1. You shall not murder/kill [+15%]
2. You shall not steal (even from evil temples, though feel free to destroy their idols) [+12%]
3. You shall defend the innocent and helpless with your life [+9%]
4. You shall donate a minimum of 10% of your acquired wealth to the poor / the temple / etc. [+6%]
5. You shall not use wicked tactics in combat (i.e. poison, flaming oil) [+3%]
6. You shall not lie [-3%]
7. You shall share treasure equally with other adventurers [-6%]
8. You shall obey legal authority anointed with legitimacy by Law [-9%]
9. You do not have improper relations with tavern wenches / stable grooms / etc. [-12%]
10. You shall only worship (i.e. tithe, sacrifice to, call on) Law [-15%]

With this scheme, you again look for the highest level of “goodness” you manage to achieve, and are rewarded accordingly. Using the above example of Sir Rodd, the best he manages to do is share treasure equally, so he suffers a 6% penalty to earned experience points.

Obviously, this represents a much more severe attitude by Law to vice and virtue, and chaotic types had better make sure they score lots of experience points with their evil, because the universe is going to be acting against them at every step of the way.

System Three – Karma
Our last system is a modification of system one. In this case, you receive a +3% bonus for each commandment you obey and a 3% penalty for each commandment you break. All commandments are considered equal in this scheme – there is no chain of commandments from low to high – every one kept is a bonus, every one broken is a penalty.

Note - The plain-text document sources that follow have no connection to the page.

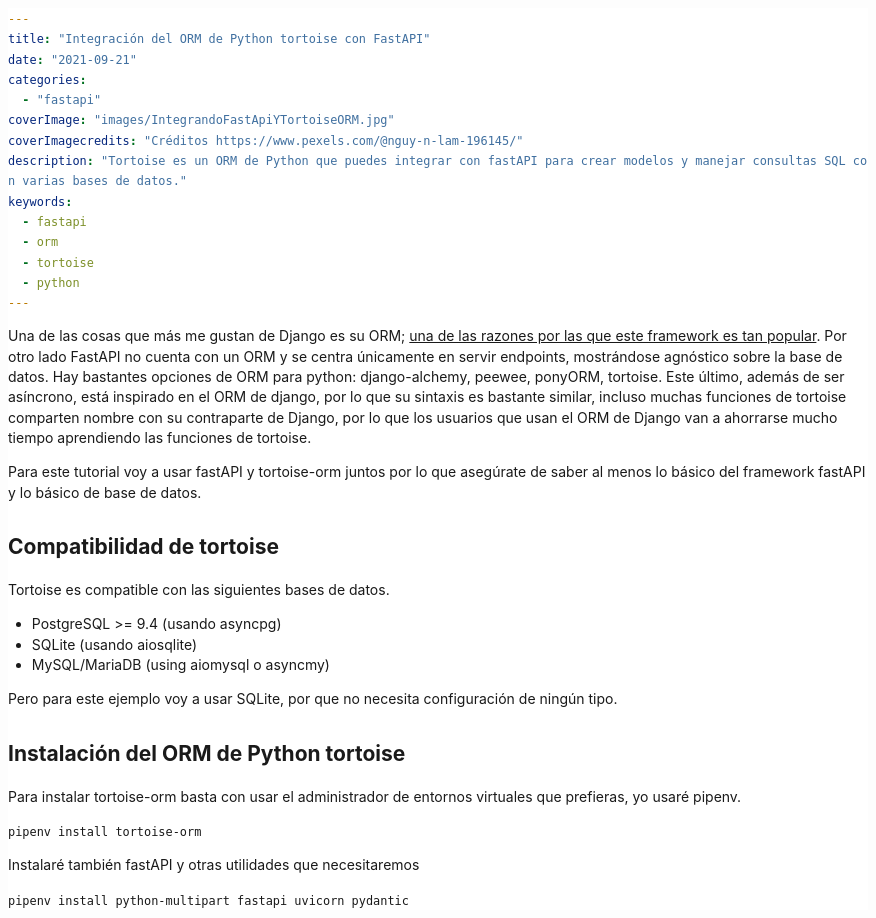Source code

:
 ```yaml
---
title: "Integración del ORM de Python tortoise con FastAPI"
date: "2021-09-21"
categories: 
  - "fastapi"
coverImage: "images/IntegrandoFastApiYTortoiseORM.jpg"
coverImagecredits: "Créditos https://www.pexels.com/@nguy-n-lam-196145/"
description: "Tortoise es un ORM de Python que puedes integrar con fastAPI para crear modelos y manejar consultas SQL con varias bases de datos."
keywords:
  - fastapi
  - orm
  - tortoise
  - python
---
```


Una de las cosas que más me gustan de Django es su ORM; [una de las razones por las que este framework es tan popular](https://coffeebytes.dev/por-que-deberias-usar-django-framework/). Por otro lado FastAPI no cuenta con un ORM y se centra únicamente en servir endpoints, mostrándose agnóstico sobre la base de datos. Hay bastantes opciones de ORM para python: django-alchemy, peewee, ponyORM, tortoise. Este último, además de ser asíncrono, está inspirado en el ORM de django, por lo que su sintaxis es bastante similar, incluso muchas funciones de tortoise comparten nombre con su contraparte de Django, por lo que los usuarios que usan el ORM de Django van a ahorrarse mucho tiempo aprendiendo las funciones de tortoise.

Para este tutorial voy a usar fastAPI y tortoise-orm juntos por lo que asegúrate de saber al menos lo básico del framework fastAPI y lo básico de base de datos.

## Compatibilidad de tortoise

Tortoise es compatible con las siguientes bases de datos.

- PostgreSQL >= 9.4 (usando asyncpg)
- SQLite (usando aiosqlite)
- MySQL/MariaDB (using aiomysql o asyncmy)

Pero para este ejemplo voy a usar SQLite, por que no necesita configuración de ningún tipo.

## Instalación del ORM de Python tortoise

Para instalar tortoise-orm basta con usar el administrador de entornos virtuales que prefieras, yo usaré pipenv.

```bash
pipenv install tortoise-orm
```

Instalaré también fastAPI y otras utilidades que necesitaremos

```bash
pipenv install python-multipart fastapi uvicorn pydantic
```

Let’s again look at Sir Rodd. In our first example, we know that he kept the first four commandments and then broke the fifth. Perhaps he also abstained from wicked tactics, gave 10% of his treasure to the poor and defended the innocent with his life. That would give him 7 commandments kept (+21% XP) and 3 broken (-9%), giving him a total XP bonus of +12%.

Obviously, this is not a system for everyone. Take it as nothing more as a notion that struck me one day about how one might design an alignment system based on deeds (i.e. what you do) rather than words (i.e. what alignment you profess). If you find something of value in it, feel free to play with it, modify it and use it. If you think it sucks, feel free to ignore it.